La seconda parte è la descrizione di questo percorso di decadenza che ha portato, attraverso la divisione delle terre e dello sviluppo delle tecniche (metallurgiche e agricole), alla nascita del concetto moderno di “proprietà” e, di conseguenza, all’approdo alla società civile: «Il primo che, avendo cintato un terreno, pensò di dire “questo è mio” e trovò delle persone abbastanza stupide da credergli, fu il vero fondatore della società civile». Una società competitiva, innaturale, ingiusta, che corrompe e modifica la natura umana, rendendola ambiziosa e schiava dell’apparenza. È per questo che Rousseau conclude il suo Discorso da dove aveva iniziato: criticando i giusnaturalisti, i quali, mediante il patto sociale, avevano dato vita ad una società di questo tipo, disumana ed ostile alla natura.

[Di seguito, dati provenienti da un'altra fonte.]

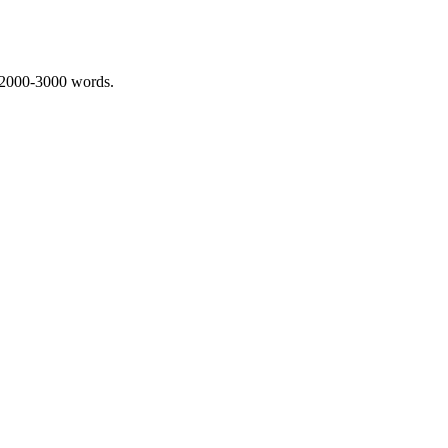
 2000-3000 words.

Questo breve testo rappresenta la prima vera e propria pietra miliare di un pensatore incredibilmente dissidente, enfatico, a tratti contraddittorio, intento a difendere tutto ciò che è naturale dalla contaminazione della civiltà: “La natura ha fatto l'uomo felice e buono, ma la società lo deprava e lo rende miserabile", sosterrà chiaramente in uno dei suoi ultimi scritti.